I jumped into testing it when I got home, so let's go over how it performed for each test.

Test 1: Will it blend? 



The primary reason I use invisible thread is to do away with the pain (and cost) of color matching thread to fabric. My first indication that InvisaFil might not be an apples-to-apples comparison is the fact that it comes in sixty colors. (MRW when I was told an "invisible" thread comes in sixty colors.)

So if that hasn't tipped you off...I wouldn't call this an invisible thread at all. When I went to stitch an orange applique piece, none of the thread colors in my mini pack blended well. Clearly color matching is still in play, which is something I was hoping to avoid.

To me, a thread that is marketed as "invisible" should adequately (not perfectly) blend with a wide range of fabric hues. Wonderfil has a different take on it. Calista says in her email:
"Monofilament threads in the market today are available only into two shades, clear or smoke, which don’t cover the breadth of all the different fabric colors. And also due to the nature of the material it looks 'plastic-y’ to some people and reflects light, which are characteristics we want to move away from when using InvisaFil. The reason why we sell 60 colors is because people can match the thread to the tone of their fabric and when you do so, the thread blends into background, showing only the texture of the quilting and not seeing a lot of the thread. No thread can be 100% invisible and that is not the concept we are trying to sell to customers, we want to offer a thread that can blend into fabrics with ease."
So rather than trying to be a one-size-fits-all solution, Wonderfil's idea of "invisible" thread is how well it blends into fabric when appropriately color matched. I can buy that point. So if you're looking for that perfect match and have no hang-ups about color matching, I'd say it's worth a shot. If you hate color matching, move on.
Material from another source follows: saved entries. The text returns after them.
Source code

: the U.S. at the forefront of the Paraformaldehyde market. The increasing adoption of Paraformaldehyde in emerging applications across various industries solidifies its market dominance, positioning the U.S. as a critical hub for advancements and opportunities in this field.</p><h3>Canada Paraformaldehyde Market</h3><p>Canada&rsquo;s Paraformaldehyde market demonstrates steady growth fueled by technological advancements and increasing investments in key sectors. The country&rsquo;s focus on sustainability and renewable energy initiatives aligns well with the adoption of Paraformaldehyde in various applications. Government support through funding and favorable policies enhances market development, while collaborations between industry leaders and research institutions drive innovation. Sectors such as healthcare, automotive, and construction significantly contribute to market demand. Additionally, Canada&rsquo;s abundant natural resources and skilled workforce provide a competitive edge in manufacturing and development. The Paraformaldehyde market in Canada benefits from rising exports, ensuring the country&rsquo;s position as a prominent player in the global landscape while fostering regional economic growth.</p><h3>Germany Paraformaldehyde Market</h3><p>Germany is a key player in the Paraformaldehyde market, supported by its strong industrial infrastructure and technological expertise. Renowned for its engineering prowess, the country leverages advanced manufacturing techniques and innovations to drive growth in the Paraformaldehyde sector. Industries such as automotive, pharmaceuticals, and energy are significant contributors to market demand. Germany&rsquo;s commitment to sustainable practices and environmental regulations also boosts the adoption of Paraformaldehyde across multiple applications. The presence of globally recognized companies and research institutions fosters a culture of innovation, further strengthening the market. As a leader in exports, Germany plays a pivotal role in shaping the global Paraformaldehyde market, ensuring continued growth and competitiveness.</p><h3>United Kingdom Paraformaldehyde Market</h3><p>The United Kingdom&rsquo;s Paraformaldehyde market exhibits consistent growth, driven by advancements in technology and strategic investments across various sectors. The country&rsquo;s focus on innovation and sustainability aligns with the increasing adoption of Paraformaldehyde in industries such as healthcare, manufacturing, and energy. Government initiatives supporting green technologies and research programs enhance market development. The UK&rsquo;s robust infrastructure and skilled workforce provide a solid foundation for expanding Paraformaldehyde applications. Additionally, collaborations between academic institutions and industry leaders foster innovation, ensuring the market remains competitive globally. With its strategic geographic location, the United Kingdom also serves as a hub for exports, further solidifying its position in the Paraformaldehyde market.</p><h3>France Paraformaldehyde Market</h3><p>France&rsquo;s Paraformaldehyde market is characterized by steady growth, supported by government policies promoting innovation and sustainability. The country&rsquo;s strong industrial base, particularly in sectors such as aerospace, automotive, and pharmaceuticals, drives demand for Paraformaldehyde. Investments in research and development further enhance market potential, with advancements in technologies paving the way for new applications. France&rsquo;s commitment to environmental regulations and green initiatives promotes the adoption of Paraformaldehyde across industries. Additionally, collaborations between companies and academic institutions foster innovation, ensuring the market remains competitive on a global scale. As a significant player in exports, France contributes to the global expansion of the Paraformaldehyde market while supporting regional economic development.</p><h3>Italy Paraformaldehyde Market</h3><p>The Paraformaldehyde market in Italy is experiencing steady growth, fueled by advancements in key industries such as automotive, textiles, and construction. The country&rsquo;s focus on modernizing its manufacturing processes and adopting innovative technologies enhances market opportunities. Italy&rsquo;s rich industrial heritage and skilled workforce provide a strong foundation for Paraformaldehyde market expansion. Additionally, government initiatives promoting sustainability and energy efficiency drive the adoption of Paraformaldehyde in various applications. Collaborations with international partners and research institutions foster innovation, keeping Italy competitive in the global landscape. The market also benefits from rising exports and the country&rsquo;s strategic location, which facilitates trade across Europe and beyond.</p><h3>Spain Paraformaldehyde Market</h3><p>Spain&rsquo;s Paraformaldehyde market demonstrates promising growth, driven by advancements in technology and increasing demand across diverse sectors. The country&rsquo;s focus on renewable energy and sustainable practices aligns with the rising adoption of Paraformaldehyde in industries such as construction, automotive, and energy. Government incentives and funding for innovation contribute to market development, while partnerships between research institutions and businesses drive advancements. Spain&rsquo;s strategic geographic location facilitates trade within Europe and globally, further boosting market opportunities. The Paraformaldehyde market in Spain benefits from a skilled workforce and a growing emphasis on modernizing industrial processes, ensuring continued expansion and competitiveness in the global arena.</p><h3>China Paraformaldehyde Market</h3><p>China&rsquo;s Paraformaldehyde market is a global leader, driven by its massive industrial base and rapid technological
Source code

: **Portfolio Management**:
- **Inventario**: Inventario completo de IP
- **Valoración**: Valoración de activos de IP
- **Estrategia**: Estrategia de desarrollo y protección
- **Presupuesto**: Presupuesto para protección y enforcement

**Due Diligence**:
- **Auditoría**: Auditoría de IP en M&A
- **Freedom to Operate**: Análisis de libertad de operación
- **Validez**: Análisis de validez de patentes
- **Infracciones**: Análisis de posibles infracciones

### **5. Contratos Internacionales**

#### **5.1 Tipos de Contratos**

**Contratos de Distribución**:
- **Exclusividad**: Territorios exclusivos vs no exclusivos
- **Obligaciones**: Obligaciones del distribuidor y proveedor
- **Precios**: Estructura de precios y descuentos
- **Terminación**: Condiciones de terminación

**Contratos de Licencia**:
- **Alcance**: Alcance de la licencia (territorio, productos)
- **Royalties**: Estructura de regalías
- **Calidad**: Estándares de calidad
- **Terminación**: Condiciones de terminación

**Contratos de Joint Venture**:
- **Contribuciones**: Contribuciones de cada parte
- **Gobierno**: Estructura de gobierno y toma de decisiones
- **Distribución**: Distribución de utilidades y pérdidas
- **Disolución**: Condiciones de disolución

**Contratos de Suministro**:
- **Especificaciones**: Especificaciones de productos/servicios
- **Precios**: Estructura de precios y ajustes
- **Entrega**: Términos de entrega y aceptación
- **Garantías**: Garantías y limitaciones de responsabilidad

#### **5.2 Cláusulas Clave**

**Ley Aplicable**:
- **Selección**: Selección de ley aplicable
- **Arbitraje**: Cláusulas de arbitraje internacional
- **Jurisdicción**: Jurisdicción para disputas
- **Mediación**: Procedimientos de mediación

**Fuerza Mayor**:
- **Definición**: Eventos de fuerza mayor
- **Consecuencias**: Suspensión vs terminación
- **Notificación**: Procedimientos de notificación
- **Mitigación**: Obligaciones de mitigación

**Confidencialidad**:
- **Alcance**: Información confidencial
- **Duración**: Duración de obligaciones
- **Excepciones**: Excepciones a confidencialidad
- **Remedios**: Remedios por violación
Test 2: Can I use it as a bobbin thread with my monofilament?
No. Just...no. It's too fine. The tension does not work. Calista says they do not reccommend using it as a bobbin thread, so turns out I was just being a dummy on this test.

Test 3: Piecing, you say?
By this point, I was feeling pretty smug. No one can dethrone my monofilament baby! Well, what about that claim about being awesome for piecing. I made my first seam with InvisaFil in the top and bottom of my machine and...my reaction.

It's one of those things where you can't un-experience the beauty that you just witnessed. InvisaFil makes some sexy seams. Like you can see there is a seam, but it feels non existent on your block (in a good way) Things feel more accurate, more flat, more right. I actually felt like a disgusting traitor to Aurifil...I really love this for machine piecing. I've already purchased a couple spools for exactly that purpose.

Calista told me that this thread is also popular for English paper piecing, so I gave it a shot when starting out on my Tula Nova. After the first round of pentagons, I ended up switching back to Aurifil 50wt. The Invisafil wasn't a very "obedient" hand piecing thead (see this doodle I did of it in my visual journal). It felt slippery and kept coming unthreaded from my needle. Not fun! The thinness of the thread also means the knots I'd make when starting to sew weren't very large. They'd pass right through my fabric unless I spent time making them super bulky. Finally, I experienced issues with my thread shredding and breaking while sewing. No thanks.


In conclusion
Is Wonderfil a replacement for monofilament thread. No? they're different animals. I will stick with Aurifil monofilament for machine quilting and applique. If you have the budget and patience for color matching, it might be worth your time and money to try it out if you don't like monofilament for some reason. BUT, it is a disgustingly nice machine piecing thread, and I've already purchased more for that purpose alone.